Towards Practical Framework for Collecting and Analyzing Network-Centric Attacks

Since nearly the beginning of the Internet, malware has been a significant deterrent to productivity for end-users, both personal and business related. A particular malware, known as a hot, can create networks of compromised machines called botnets, which are some of the most threatening adversaries over the Internet due in large part to the difficulty of identifying botnet traffic patterns. We have witnessed that existing signature-based detection and protection methods are ineffective, when used alone, in dealing with new unknown bots. In this paper, we introduce a risk-aware network-centric management framework to detect and prevent targeted botnet attacks as well as propagation attempts within the network. As the first step in that direction we focus on learning more information about the bots by identifying malicious characteristics through the network traffic. Once we have their characteristics we then decide whether or not those characteristics present a significant risk to the network that is being protected by our architecture. Using risk as a factor in the decision process helps identify the bots more systematically. We present two scenarios that describe the risk-aware process and show that our framework shows great promise.

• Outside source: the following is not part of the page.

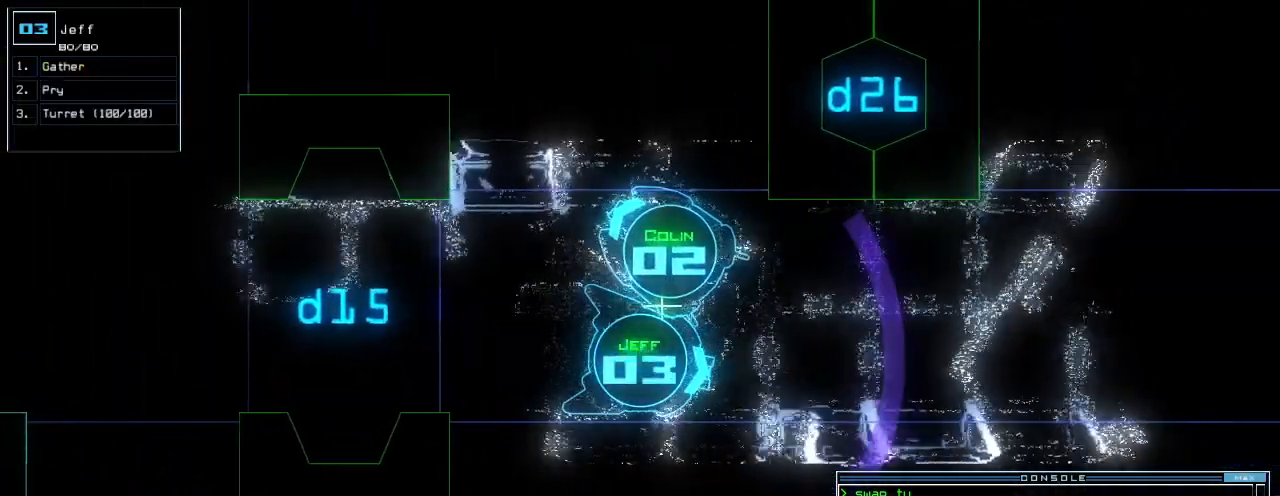
{"keys": ["up"], "events": [[200, "left", "down"], [260, "left", "up"], [360, "6", "down"], [440, "6", "up"]]}
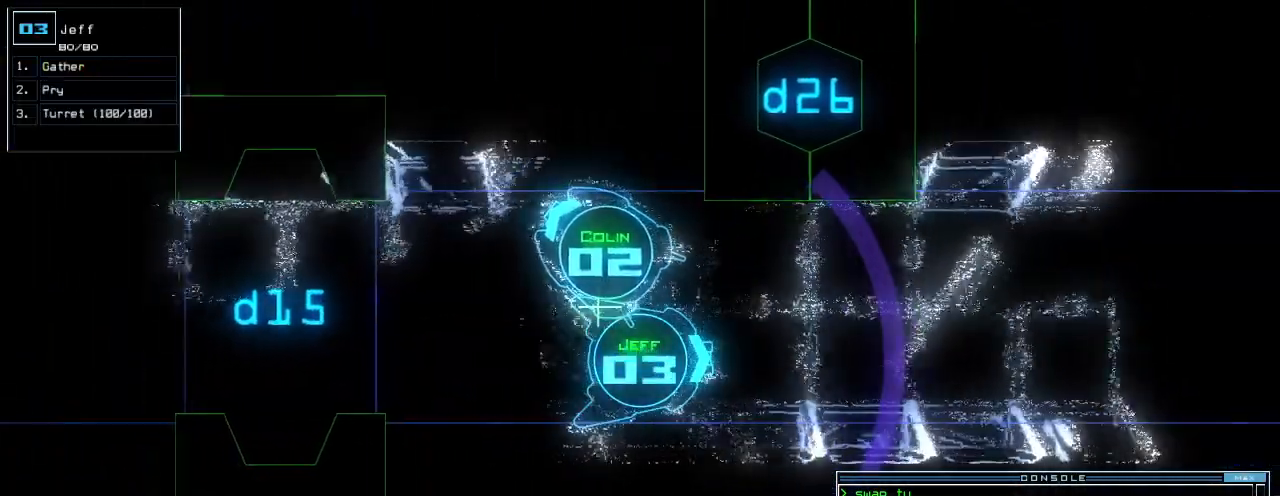
{"keys": [], "events": [[120, "left", "down"], [200, "space", "down"], [240, "space", "up"], [280, "left", "up"], [300, "up", "up"], [320, "space", "down"], [380, "space", "up"]]}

MasterBlaster: Identifying Influential Players in Botnet Transactions

Botnets continue to be a critical tool for hackers in exploiting vulnerabilities of systems and destructing computer networks. Botnet monitoring is a method used to study and identify malicious capabilities of a botnet, but current botnet monitoring projects mainly identify the magnitude of the botnet problem and tend to overt some fundamental problems, such as the diversified sources of the attacks. Most malicious botnets have the ability to be rented out to a broad range of potential customers, allowing each customer to launch different attacks from the other. Consequently, under the control of multiple botmasters, various attacks and transactions at different times attempt to damage networked infrastructures. In this paper we propose a multi-layered analysis system called Master Blaster which identifies the communication characteristics of a botmaster in botnet transactions and correlates those characteristics with evolutionary changes within botnet communication channels. Our results show the level of involvement of the monitored botmasters within a botnet as well as their general motives. Our system clearly indicates that the investigation of each botmaster and analysis of botmaster interactions are essential to cope with net-centric attacks caused by botnets.

A Survey of Community Detection Algorithms Based On Analysis-Intent

There has been a significant amount of research dedicated to identifying community structures within graphs. Most of these studies have focused on partitioning techniques and the resultant quality of discovered groupings (communities) without regard for the intent of the analysis being conducted (analysis-intent). In many cases, a given network community can be composed of significantly different elements depending upon the context in which a partitioning technique is used or applied. Moreover, the number of communities within a network will vary greatly depending on the analysis-intent and thus the discretion quality and performance of algorithms will similarly vary. In this survey we review several algorithms from the literature developed to discover community structure within networks. We review these approaches from two analysis perspectives: role/process focused (category-based methods) and topological structure or connection focused (event-based methods). We discuss the strengths and weaknesses of each algorithm and provide suggestions on the algorithms’ use depending on analysis context.

Utilizing Network Science and Honeynets for Software Induced Cyber Incident Analysis

Increasing situational awareness and investigating the cause of a software-induced cyber attack continues to be one of the most difficult yet important endeavors faced by network security professionals. Traditionally, these forensic pursuits are carried out by manually analyzing the malicious software agents at the heart of the incident, and then observing their interactions in a controlled environment. Both these steps are time consuming and difficult to maintain due to the ever changing nature of malicious software. In this paper we introduce a network science based framework which conducts incident analysis on a dataset by constructing and analyzing relational communities. Construction of these communities is based on the connections of topological features formed when actors communicate with each other. We evaluate our framework using a network trace of the Black Energy malware network, captured by our honey net. We have found that our approach is accurate, efficient, and could prove as a viable alternative to the current status quo.